Der heute 69-jährige Consalvi will "gegen das Vergessen" angehen. Schulklassen können sich über den Krieg, seine Gründe und den Friedensschluss informieren. Mindestens 70.000 Menschen wurden im Bürgerkrieg getötet. Guerilla und Regierung verhandelten zwei Jahre, bis die Waffen schwiegen. 

Wie in anderen mittelamerikanischen Bürgerkriegsländern hatten die USA in El Salvador die Militärs unterstützt, trotz ihrer vielfachen Menschenrechtsverletzungen. Rund eine Million US-Dollar pro Tag pumpten die USA am Ende des Bürgerkrieges in El Salvador in die Armee. Es war Kalter Krieg.

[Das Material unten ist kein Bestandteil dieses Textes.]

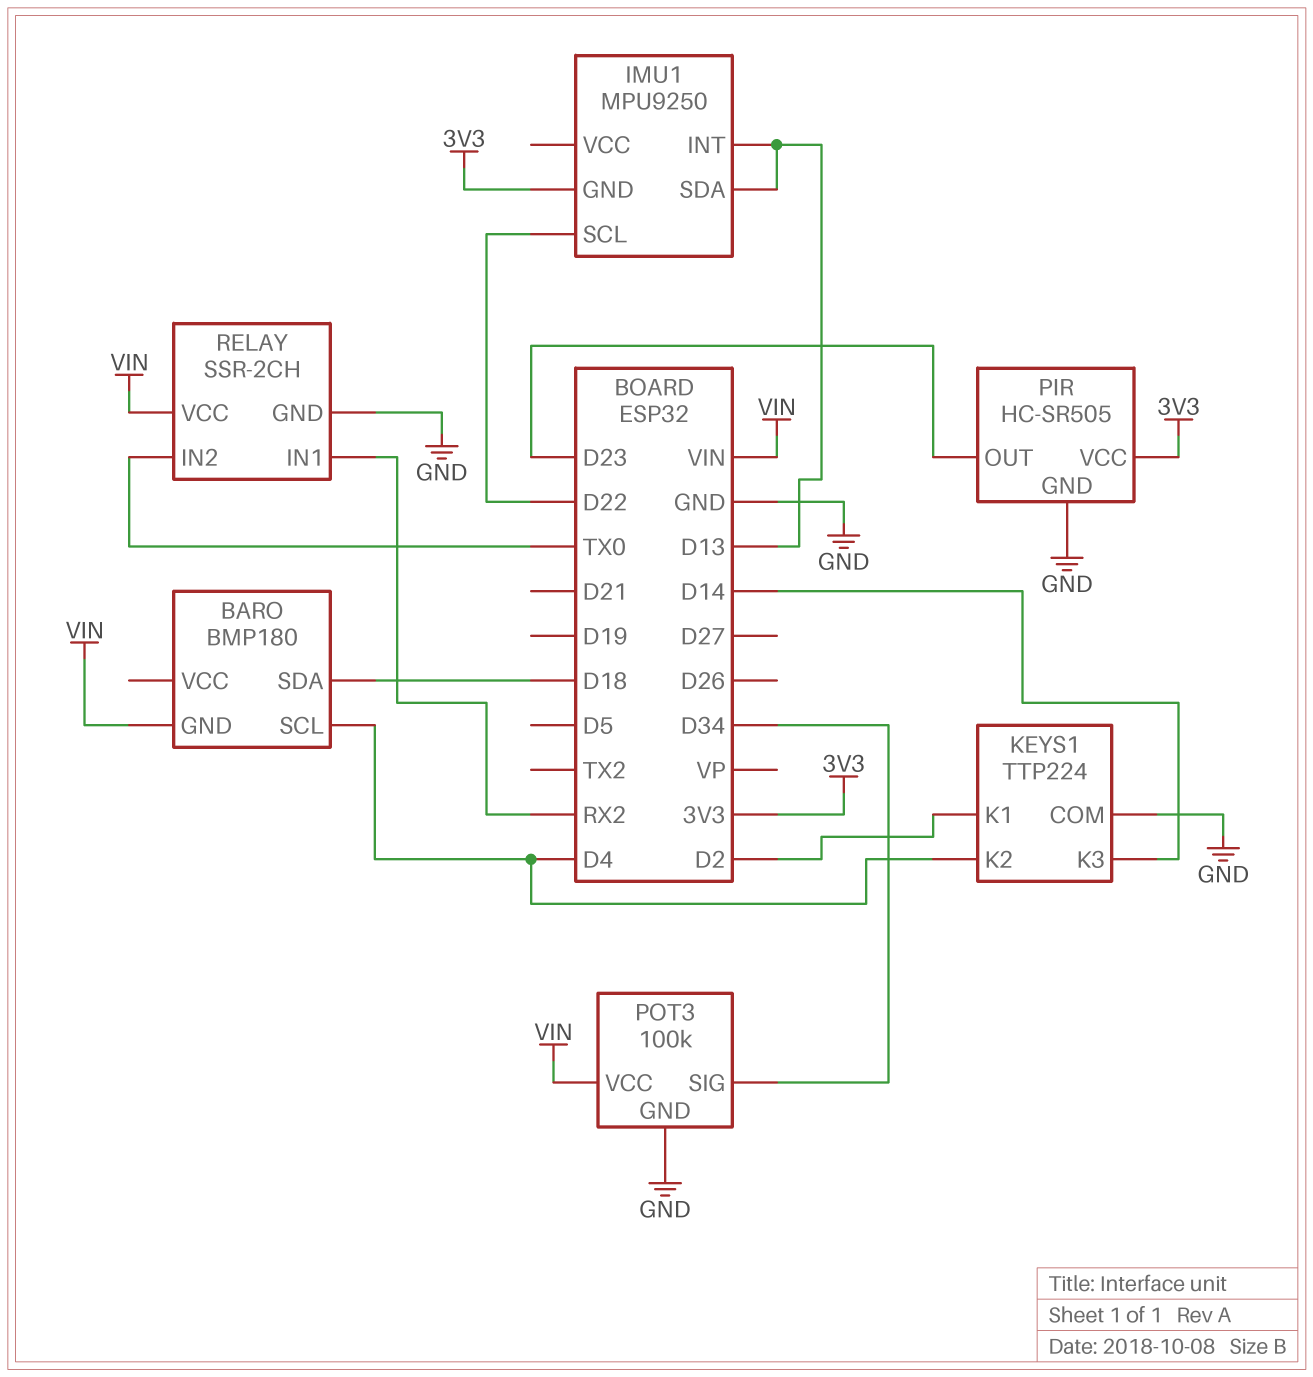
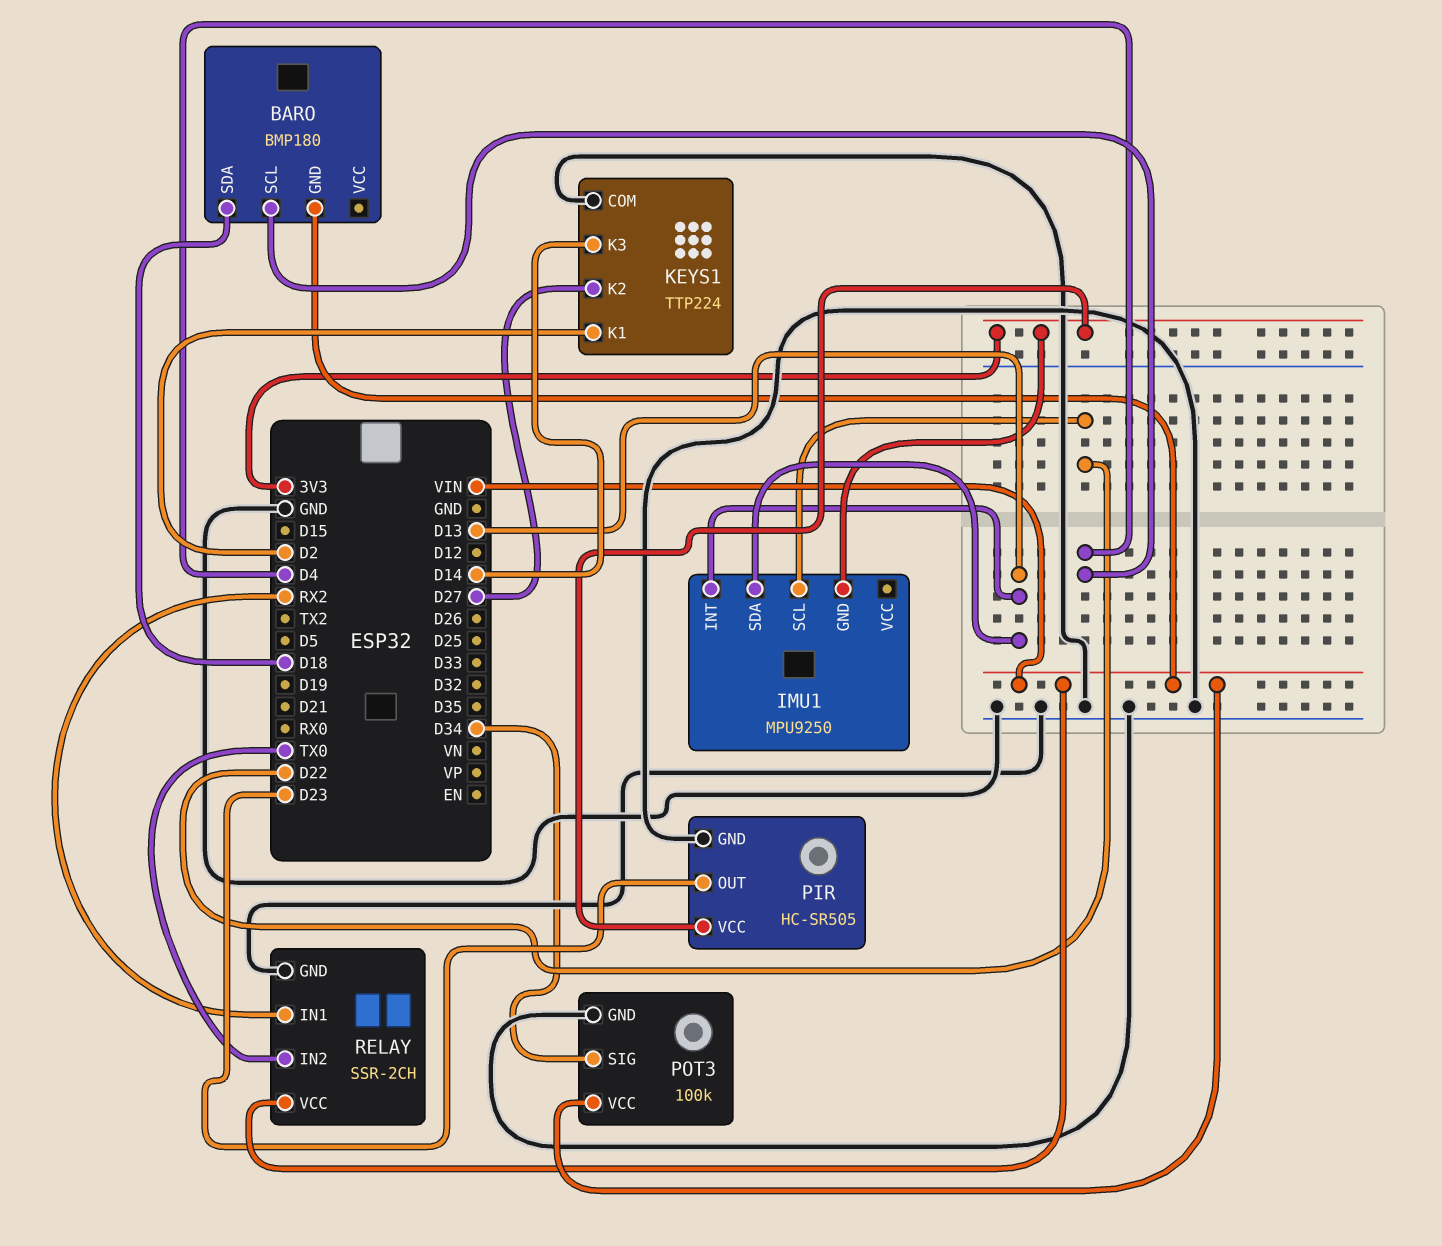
KEYS1 pin K2: D4 -> D27

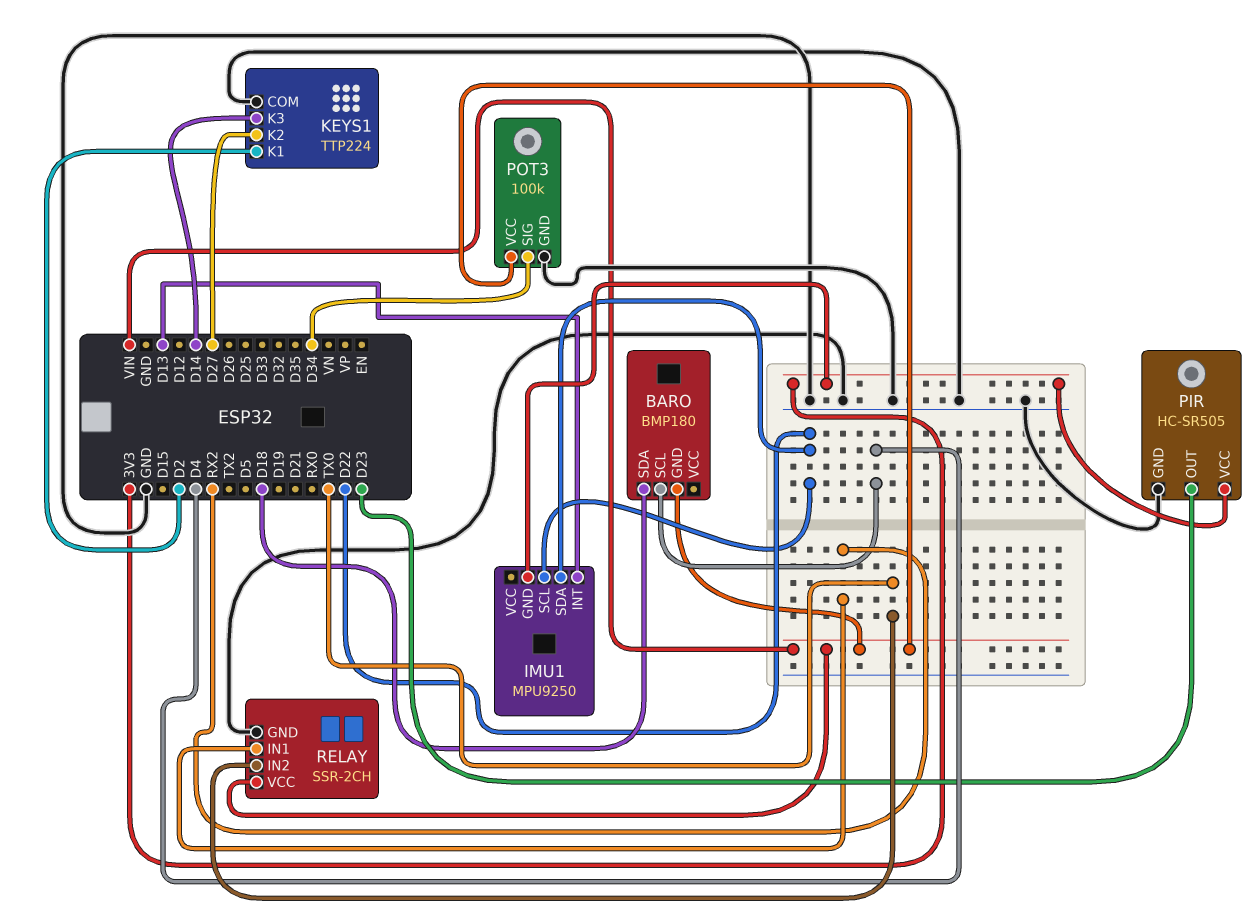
IMU1 pin SDA: D13 -> D22

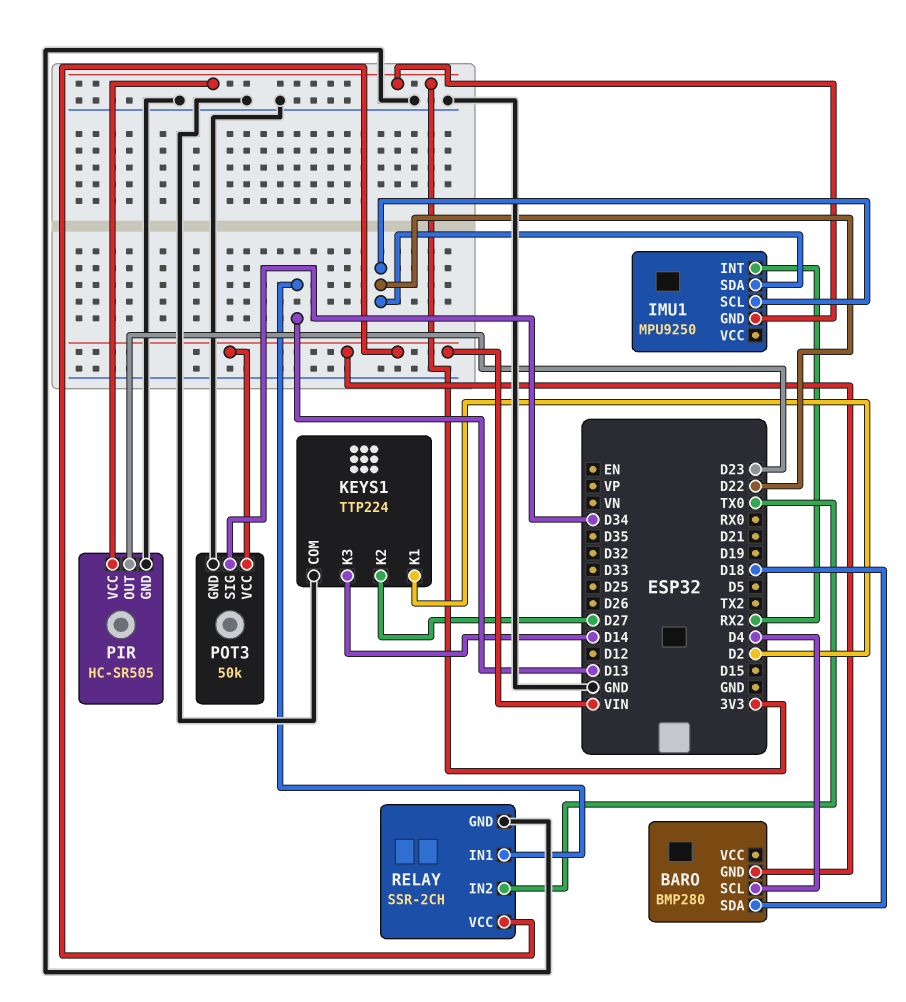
BARO: BMP180 -> BMP280
IMU1 pin INT: D13 -> RX2
POT3: 100k -> 50k
RELAY pin IN1: RX2 -> D13

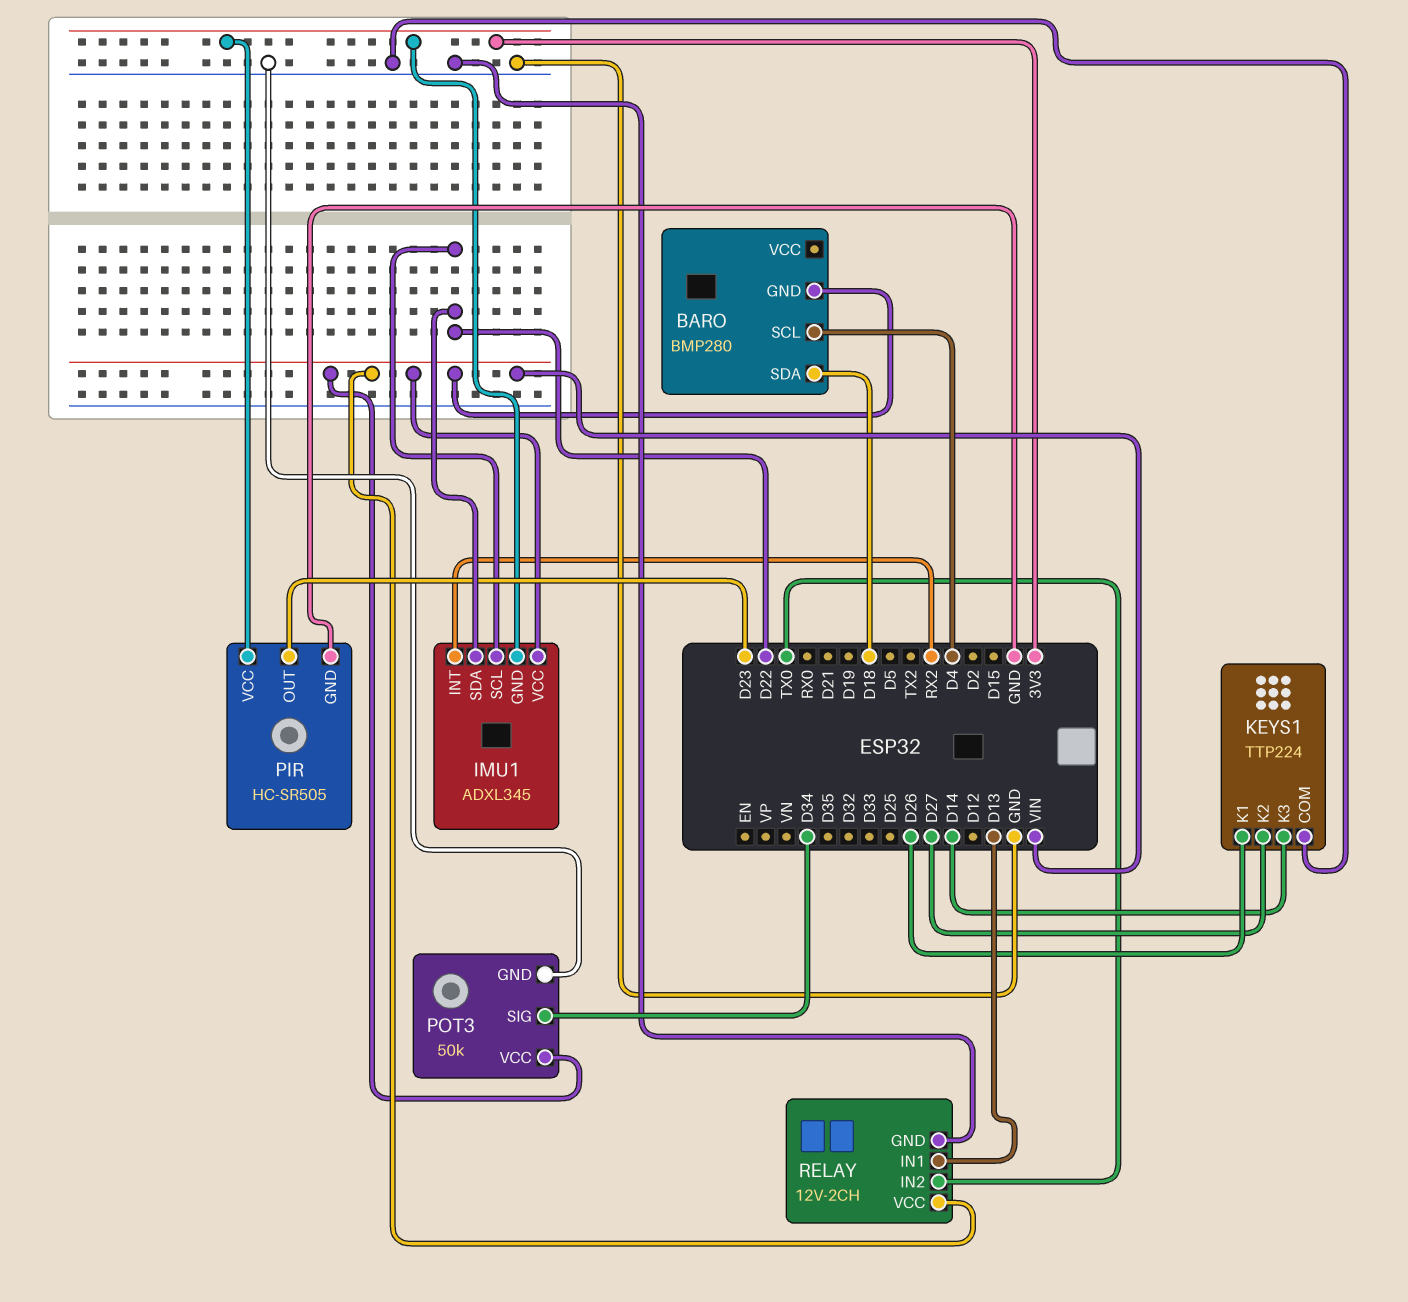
IMU1: MPU9250 -> ADXL345
IMU1 pin VCC: none -> VIN
KEYS1 pin K1: D2 -> D26
RELAY: SSR-2CH -> 12V-2CH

Beim Friedensschluss unter UN-Vermittlung vor 25 Jahren war die Euphorie groß. Das Militär stand als der eigentliche Verlierer da, die FMLN-Guerilla konnte einige Forderungen durchsetzen. Sechs Jahrzehnte Herrschaft des Militärs gingen zu Ende, das im Dienst der reichen Oberschicht jeglichen sozialen Fortschritt blockierte, notfalls mit brutalen Mitteln. 

Die besonders für Morde und Folterungen verantwortlichen Eliteeinheiten der Armee, die dem Militär unterstellten Polizeieinheiten und die paramilitärischen Todesschwadronen wurden aufgelöst. Das Militär wurde auf 35.000 Soldaten reduziert, deren einzige Aufgabe die Landesverteidigung ist.

Zudem setzten die UN eine Kommission zur Aufklärung der Menschenrechtsverbrechen ein. Ihr Bericht listet mehr als 22.000 Kriegsverbrechen auf, von denen 95 Prozent der Armee und anderen staatlichen Sicherheitskräften angelastet werden. Doch das von rechten Abgeordneten dominierte Parlament erließ schnell eine Generalamnestie.

Erst im Juli 2016 kippte der Oberste Gerichtshof den Beschluss als verfassungswidrig. Kriegsverbrecher können jetzt juristisch zur Verantwortung gezogen werden. Doch solche Verfahren können extrem langwierig sein. Erst vor einem Jahr wurden Verdächtige der Morde an sechs Jesuiten-Patres und zwei Frauen im Jahr 1989 festgenommen. 

Auch in der Politik dauerte der Wandel. Die FMLN wurde eine Partei. Aber erst 2009 gelang ihr erstmals der Einzug in den Präsidentenpalast. Die Guerilleros von einst ziehen nüchtern Bilanz: "Wir hatten erreicht, dass die militärische Macht der zivilen untergeordnet wird. Aber wir haben es nicht geschafft, das System zu verändern, das Marginalisierung und Armut hervorbringt", sagt FMLN-Generalsekretär Medardo González, einer der Unterzeichner des Friedensvertrags von 1992. Der Aufbau einer Demokratie und dass die Schulkinder heute Schuhe haben, sei klares Verdienst der FMLN. "Aber der Prozess dauert an, es gibt noch sehr viel zu tun."

Weggefährten wie Dagoberto Gutiérrez sind da kritischer. "Die FMLN funktioniert heute wie ein Unternehmen. Sie wurde vom System verschluckt", sagt der Vize-Rektor der Lutherischen Universität in San Salvador. Die USA garantierten weiter die Stabilität, Privateigentum dominiere die Wirtschaft, und die Oligarchie habe politisch das Sagen.

In der Tat bestimmen Armut und Gewalt weiter den Alltag von vielen der sechs Millionen Salvadorianer. Die Überweisungen von Auswanderern sind die wichtigste Devisenquelle für das Land. Eine nennenswerte Industrieproduktion gibt es nicht. Rund 40 Prozent der Menschen leben unter der Armutsgrenze. In vielen Orten terrorisieren Straßengangs die Einwohner. Durchschnittlich werden 16 Menschen pro Tag ermordet, manchmal mehr als zu Zeiten des Bürgerkriegs.